Em recente sessão numa escola, a escritora Alice Vieira colocou bem a questão: não são os filhos que lêem pouco, são os pais que não lêem nada (cito de cor). Tem toda a razão: foi a geração que tem agora os filhos a estudar que quase deixou de ler. As razões são várias: vida quotidiana centrada no trabalho e não na casa e na família, livros de preço elevado, campanhas publicitárias de promoção da “leitura fácil” e do livro “que se lê bem”, crescente influência da televisão e agora da Internet, falta de apoio às livrarias que vemos fechar todas as semanas, ausência de leitura partilhada por várias gerações em casa e na escola, entre outras causas.
O Plano Nacional de Leitura e a escolha de livros com a menção Ler+ (por vezes em selecção discutível), bem como o apoio às bibliotecas escolares, pretenderam combater a situação. Foi feito um esforço meritório e alguns resultados foram obtidos: podemos afirmar com segurança que muitas crianças e jovens começaram a ler a partir de uma sessão na escola ou de um encontro com o escritor numa Feira do Livro. O resultado global, no entanto, é desolador: numa turma de adolescentes (7.º
12.º anos) são muito poucos os que têm o hábito de ler um livro com regularidade ou que chegam a ler um livro… por ano! O desconhecimento de autores clássicos da literatura portuguesa é quase total e, mesmo no caso das leituras obrigatórias, são apenas consultados resumos da obra.

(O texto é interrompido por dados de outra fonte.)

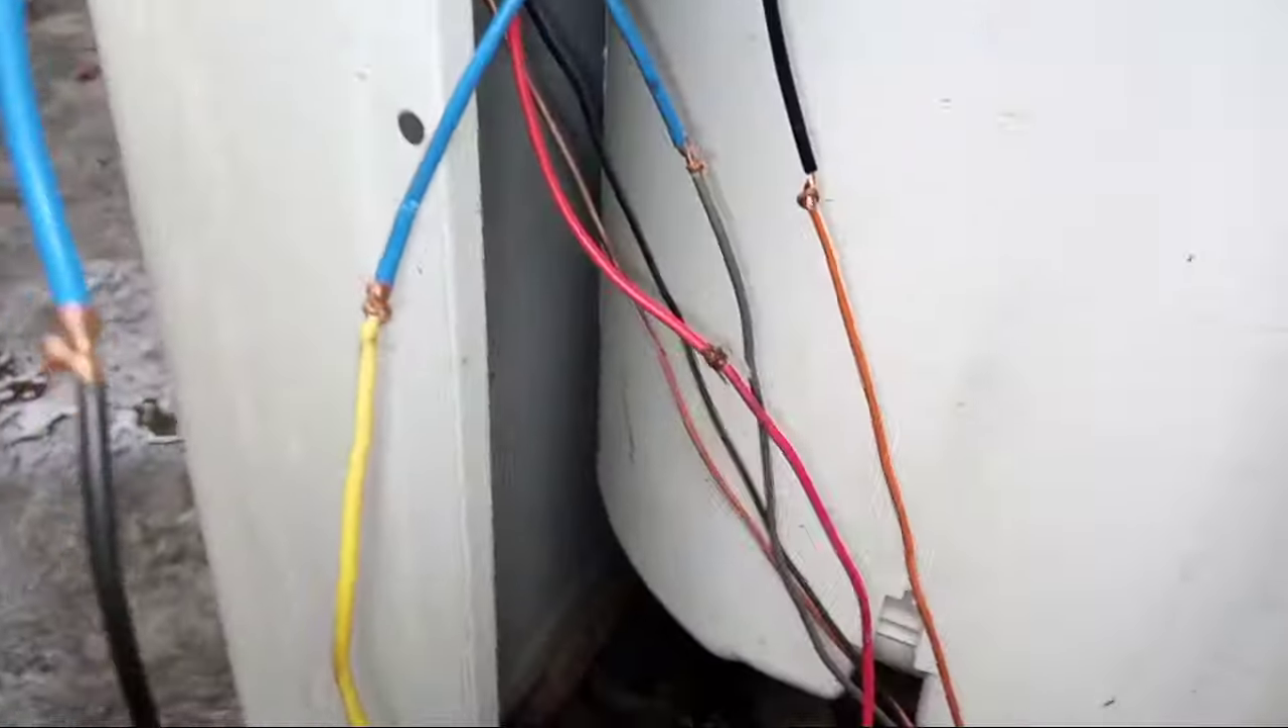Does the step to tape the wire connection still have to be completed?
Yes.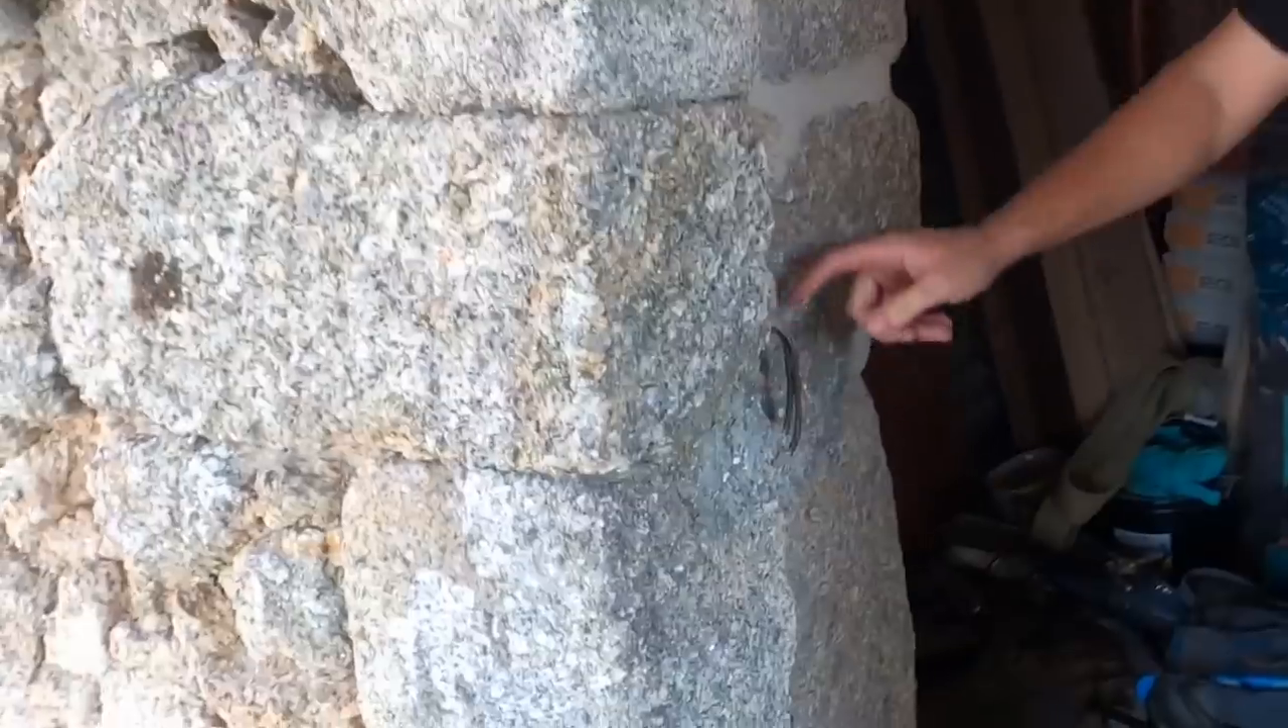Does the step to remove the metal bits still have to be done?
Yes.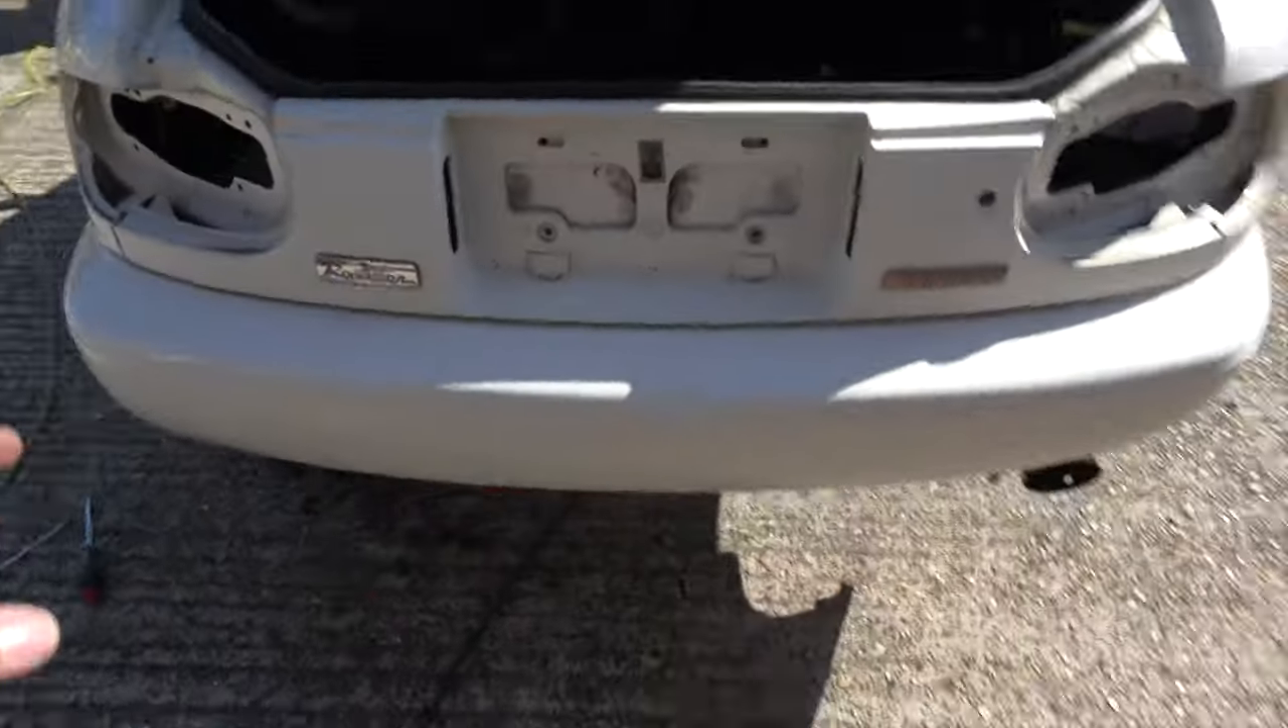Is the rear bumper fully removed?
No.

Compreendo Alice Vieira: os que nos saúdam na escola enchem-nos de esperança. No entanto, qual o resultado real, em termos da promoção da leitura, junto das turmas presentes? Atrevo-me a dizer que é modesto. Os alunos que aparecem nas sessões estão lá com satisfação (os que já gostam de ler), são mandados comparecer ou preferem ouvir falar alguém que os retire da “seca” das aulas.
A grande questão é o que significa “ler” nos dias de hoje. O paradigma mudou entre a gente nova. Cada vez vêem menos televisão e passam muitas horas no computador, por vezes estão dependentes de vários ecrãs ao mesmo tempo. “Ler”, para os mais novos, já não significa estar sentado num sofá com um livro “em suporte de papel” (horrível expressão) nas mãos. “Ler”, hoje em dia, é receber informação a toda a hora, ver as notícias ao minuto, pesquisar num sítio da Internet, verificar os novos comentários nas redes sociais. Qual o adolescente de hoje que visita uma livraria clássica para escolher um livro? Qual o jovem de hoje que discute temas literários, como se fazia nos anos 60?
Se o paradigma mudou, a promoção da leitura, crucial para o desenvolvimento do cérebro e essencial para a qualificação dos portugueses, tem de mudar também. As edições deveriam ser mais direccionadas para a leitura digital, sobretudo para os tablets — o “suporte” do futuro — e poderiam conter entrevistas com o autor e imagens relacionadas com o texto. As acções nas escolas deveriam proporcionar leitura em computador de trechos de obras de qualidade, enquanto as redes sociais seriam utilizadas em comentários partilhados de leituras acessíveis em formato digital. As livrarias e bibliotecas precisariam de outra organização, onde não faltaria a leitura conjunta em computador e o apoio ao preço fixo do livro.
A continuar sem mudar nada, os filhos de hoje, quando chegarem a adultos, ainda lerão menos do que os seus pais.